Stored data entries:
◇ ◇ ◇ ◇ ◇
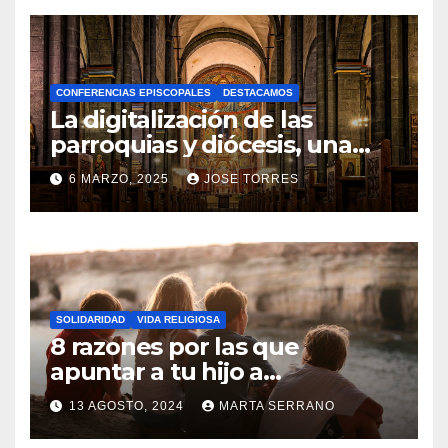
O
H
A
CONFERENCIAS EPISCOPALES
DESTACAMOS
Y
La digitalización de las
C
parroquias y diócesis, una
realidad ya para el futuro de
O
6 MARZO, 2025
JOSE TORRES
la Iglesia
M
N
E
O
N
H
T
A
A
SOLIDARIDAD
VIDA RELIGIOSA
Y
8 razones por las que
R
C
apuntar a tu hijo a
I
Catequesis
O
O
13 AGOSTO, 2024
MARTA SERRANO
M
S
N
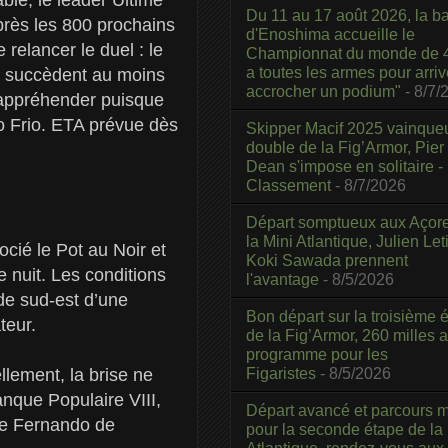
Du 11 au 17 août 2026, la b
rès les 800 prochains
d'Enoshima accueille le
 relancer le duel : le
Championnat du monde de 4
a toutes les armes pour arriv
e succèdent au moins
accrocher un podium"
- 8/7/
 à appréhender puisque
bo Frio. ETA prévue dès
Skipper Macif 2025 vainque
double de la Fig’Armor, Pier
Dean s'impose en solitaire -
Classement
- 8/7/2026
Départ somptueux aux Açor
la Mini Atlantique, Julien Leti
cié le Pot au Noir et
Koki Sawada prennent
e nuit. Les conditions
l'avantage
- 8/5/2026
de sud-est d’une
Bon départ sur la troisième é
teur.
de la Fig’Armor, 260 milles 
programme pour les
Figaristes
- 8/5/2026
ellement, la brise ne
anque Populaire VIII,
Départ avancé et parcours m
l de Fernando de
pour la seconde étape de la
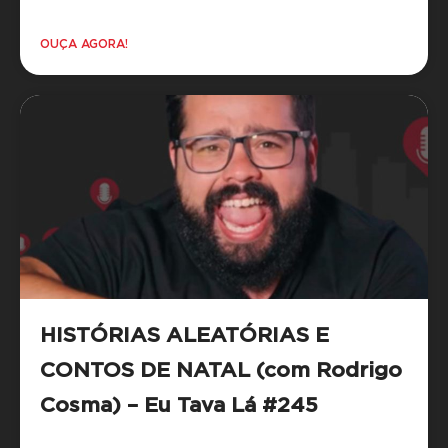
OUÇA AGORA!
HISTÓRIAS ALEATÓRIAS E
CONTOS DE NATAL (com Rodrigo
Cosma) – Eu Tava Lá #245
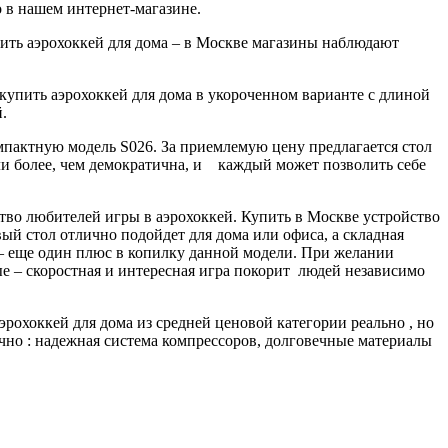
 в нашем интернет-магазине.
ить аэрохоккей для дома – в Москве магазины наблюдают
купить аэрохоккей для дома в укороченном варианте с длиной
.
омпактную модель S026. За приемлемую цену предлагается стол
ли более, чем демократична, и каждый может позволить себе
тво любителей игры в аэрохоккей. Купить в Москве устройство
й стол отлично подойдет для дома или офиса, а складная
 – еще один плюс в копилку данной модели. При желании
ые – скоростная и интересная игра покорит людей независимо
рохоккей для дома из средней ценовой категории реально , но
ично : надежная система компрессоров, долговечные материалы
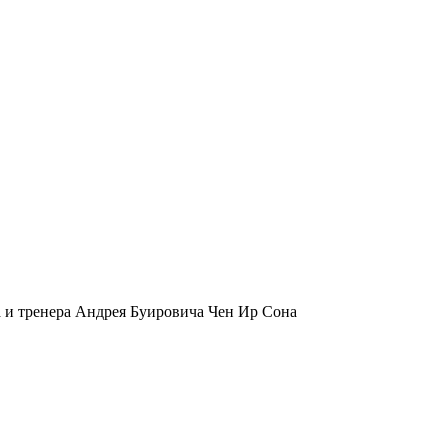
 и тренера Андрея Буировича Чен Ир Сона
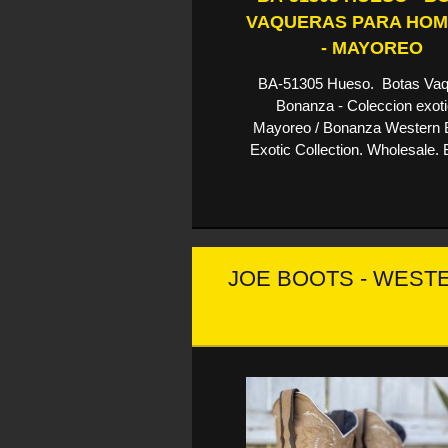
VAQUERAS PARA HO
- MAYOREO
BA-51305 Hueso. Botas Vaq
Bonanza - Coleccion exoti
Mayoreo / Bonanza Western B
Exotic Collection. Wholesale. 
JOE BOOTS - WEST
◇ ◇ ◇ ◇ ◇
→ **Exercise instructions**
Find and copy each line above holding "Москве".

→ **Output**
ить аэрохоккей для дома – в Москве магазины наблюдают
тво любителей игры в аэрохоккей. Купить в Москве устройство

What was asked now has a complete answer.